** Opening Recorded data block **

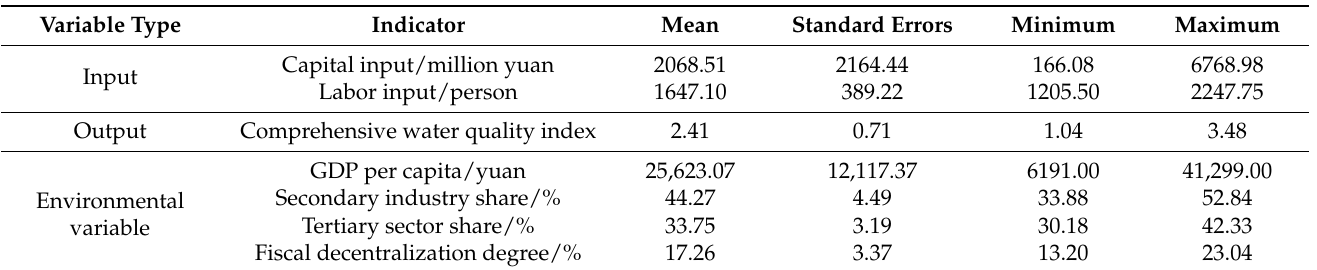
Table 1. Results of descriptive statistics for each variable.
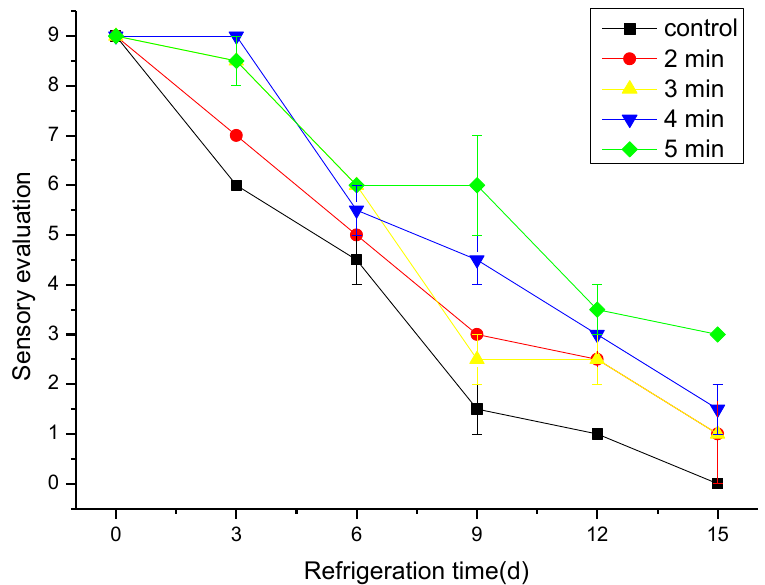
Figure 6. Sensory evaluation of cold stored hairtail fish exposed to CAP at 50 kV voltage for various treatment times: 2, 3, 4, and 5 min. The non-treated sample was included as a control.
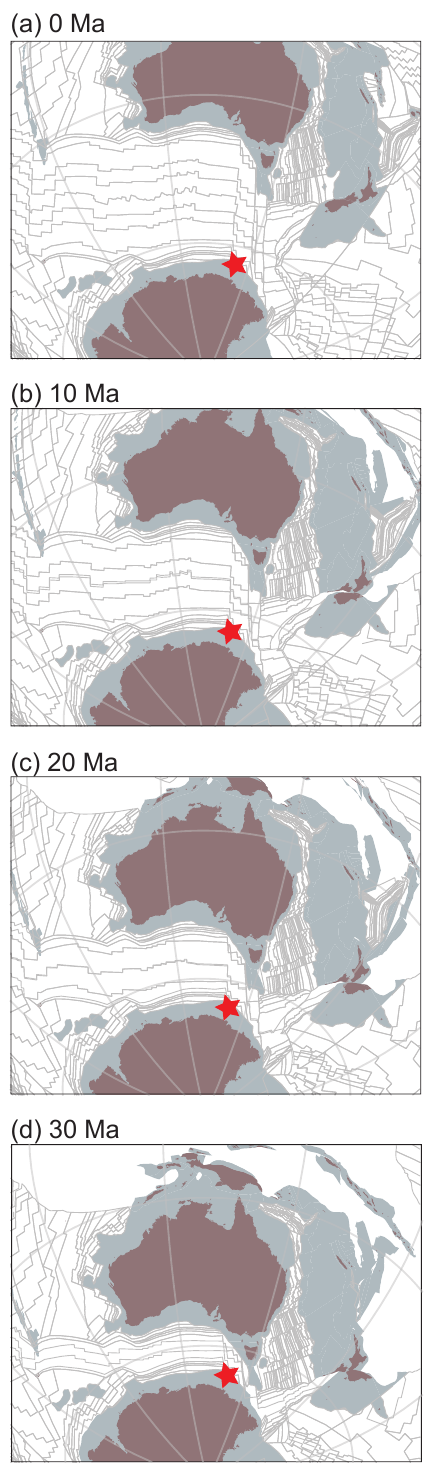
Figure 1. Paleogeography of the southwestern Pacific Ocean and position of IODP Site U1356 (red star) at (a) 0Ma, (b) 10Ma, (c) 20Ma and (d) 30Ma. Figures are modified after Bijl et al. (2018a). Reconstructions were adapted from G plates, with the plate circuit from Seton et al. (2012) and absolute plate positions of Torsvik et al.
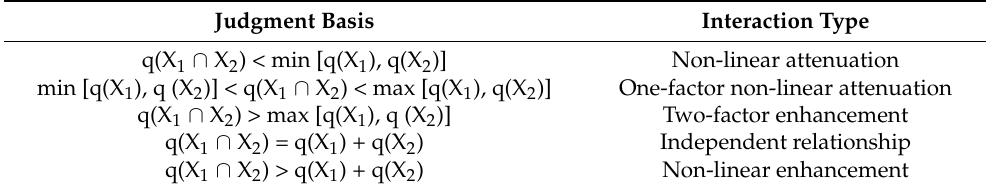
Table 2. Types of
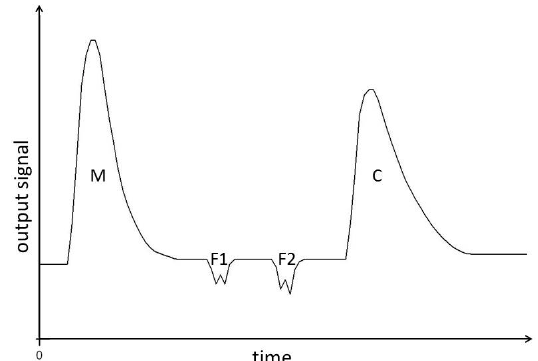
Figure 2. Example of an output signal from a batch calorimeter: peak designated by M represents the heat effect due to dilution of aqueous iPMA solution with water by a factor of 2 ( T = 25 °C), peak C corresponds to calibration and peaks F1 and F2 are heat effects due to shearing of solutions in the calorimeter (see text).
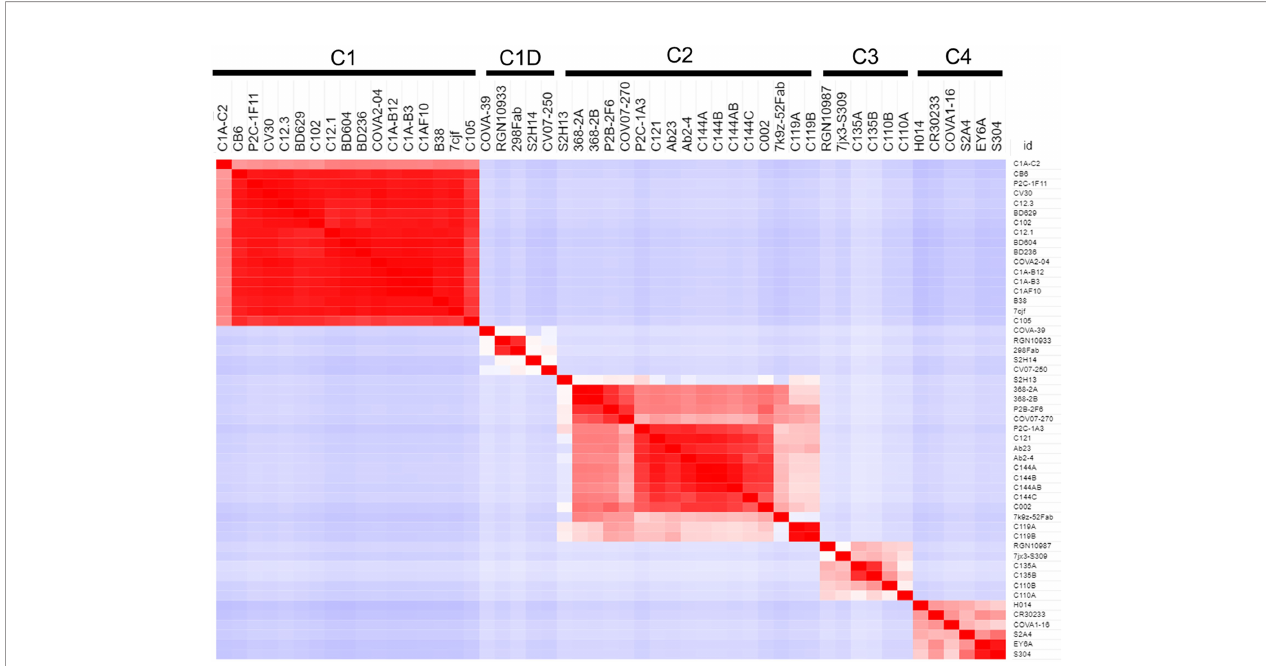
FIGURE 3 | Binding Pro fi le (BP) correlations to de fi ne RBD-binding NAb classes. BPs were de fi ned for NAb/RBD complexes ( Table 1 ) that were extracted from the pdb (n=45). For some structures, more than one NAb-RBD complex was evaluated leading to the A, B, C designations for some NAbs. Buried surface area was not calculated for some complexes, due to almost complete lack of sidechains for the NAbs. The BPs were subjected to hierarchical clustering and then similarity analysis (correlation coef fi cient calculation) to de fi ne fi ve NAb classes C1 (n=17), C1D (n=5), C2 (n=12), C3 (n=4), and C4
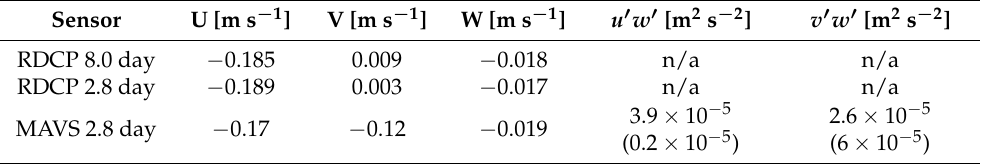
Table 2. Table of momentum: mean ( u , v , w ) and ( u (cid:48) w (cid:48) , v (cid:48) w (cid:48) ) . Turbulent production band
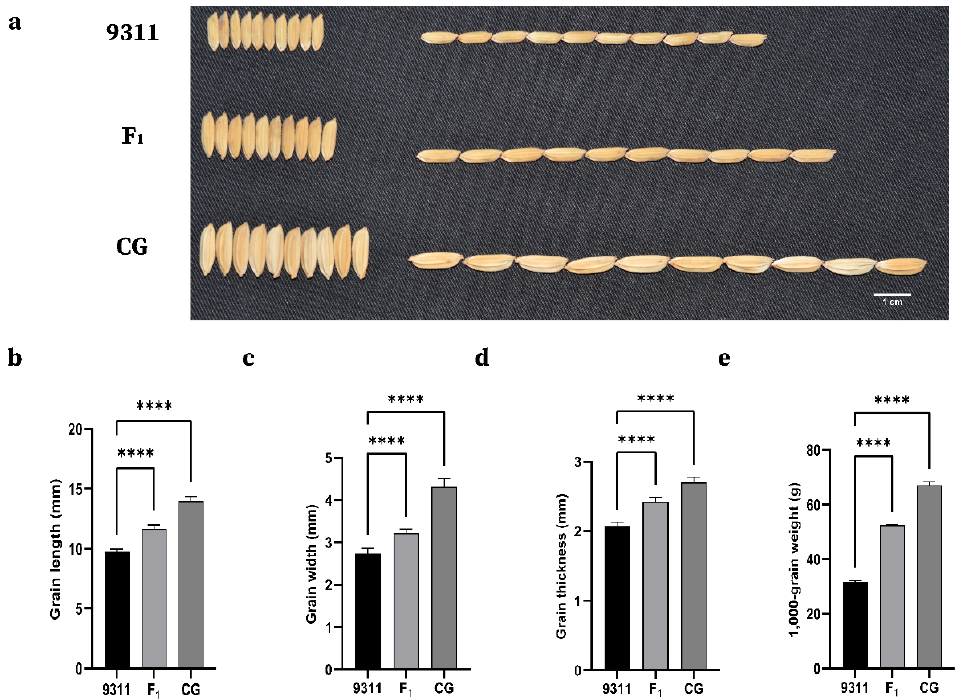
Figure 1. Grain size of two parents and F 1 individuals derived from the cross between CG and 9311. ( a ) Grain phenotypes of 9311, F 1 , and CG, Bar, 1 cm. ( b – e ) Grain length, width, thickness, and 1000-grain weight of 9311, F 1 , and CG. Student’s t -test was used to generate p values; **** p < 0.0001.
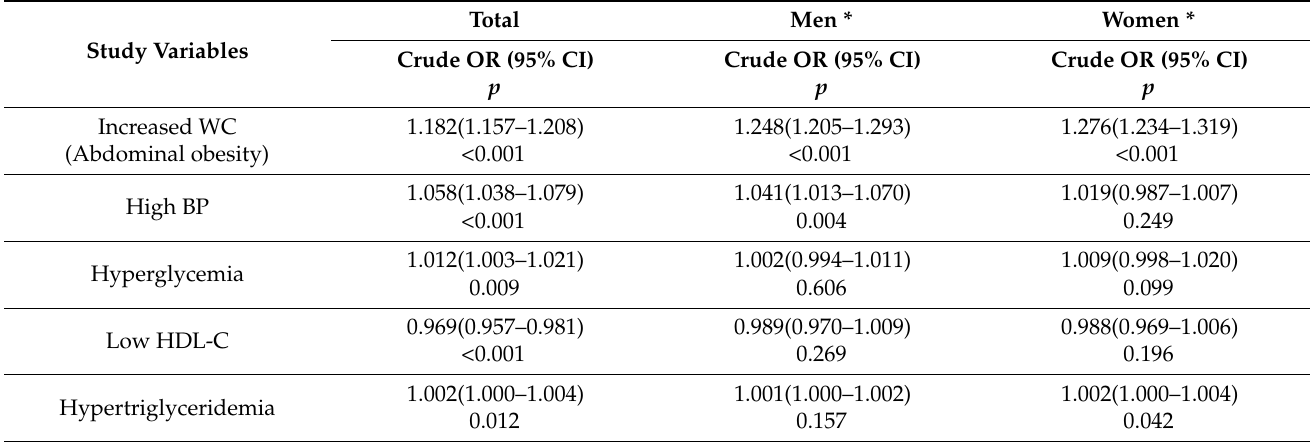
Table 4. Association between NC (categorical variable) and the risk of MetS components by sex.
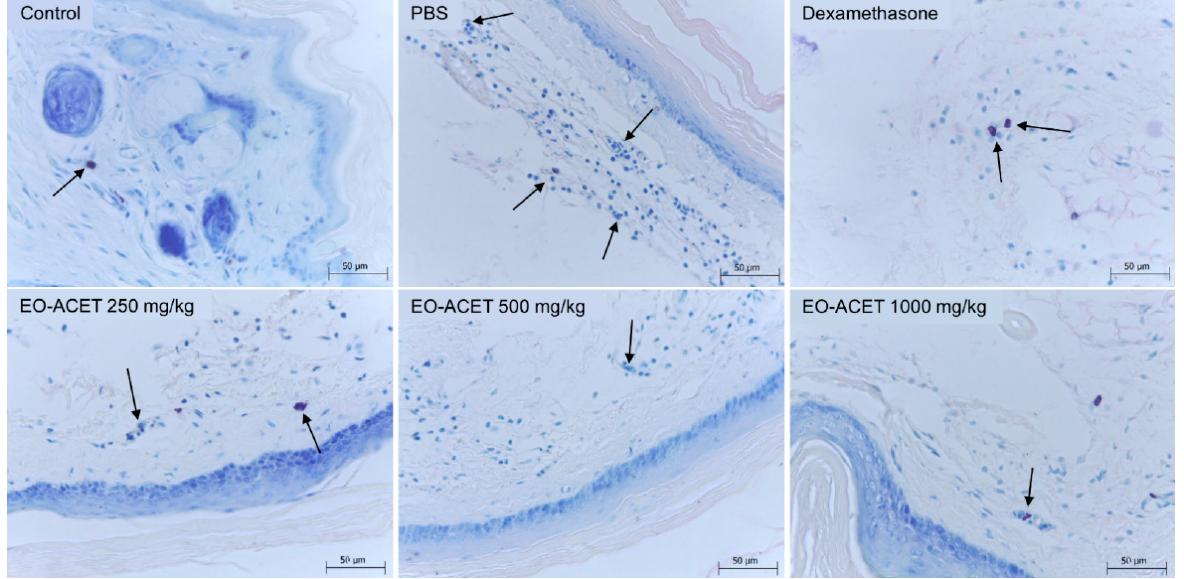
Figure 6. Mast cells (arrows) histology of BALB/c mice inoculated with of λ -carrageenan and treated with Euterpe oleraceae ethyl acetate fraction (EO-ACET). Animals inoculated with 25 µL of λ -carrageenan 1% and treated with 100 µL EO-ACET by gavage or with dexamethasone 5 mg/kg via the intramuscular route. Wolbach Giemsa Stain.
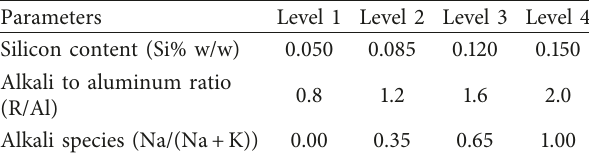
Table 2: Parameters and their variation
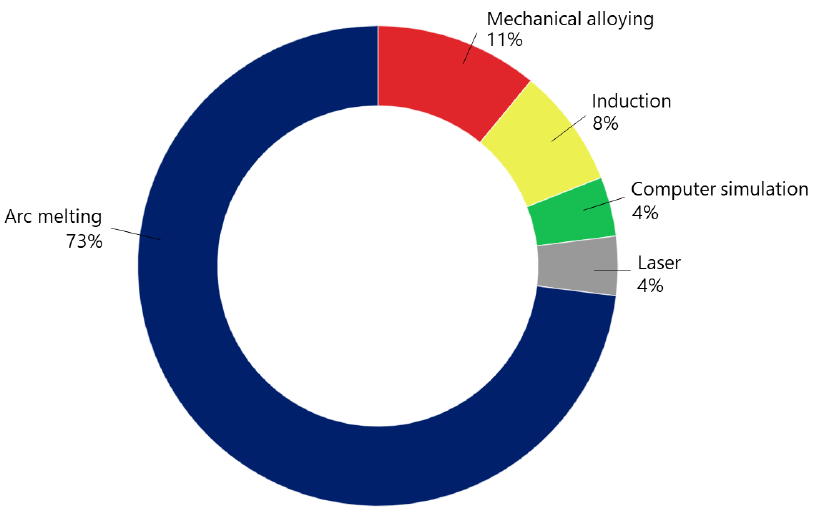
Figure 1. Percentage of bioHEAs development techniques evaluating 49 selected publications.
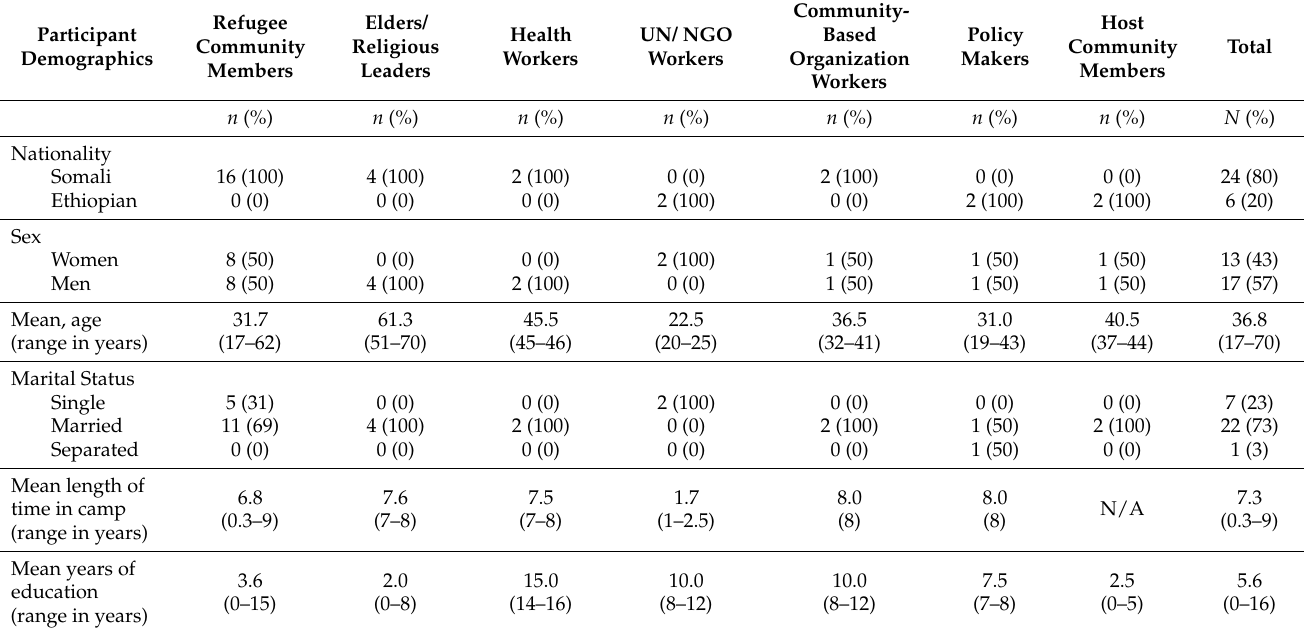
Table 1. Study participant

** Closing Recorded data block **

What you are asked to do:
Answer with a single number: the count of lines in the entries that hold the word "variable".

Exercise output:
2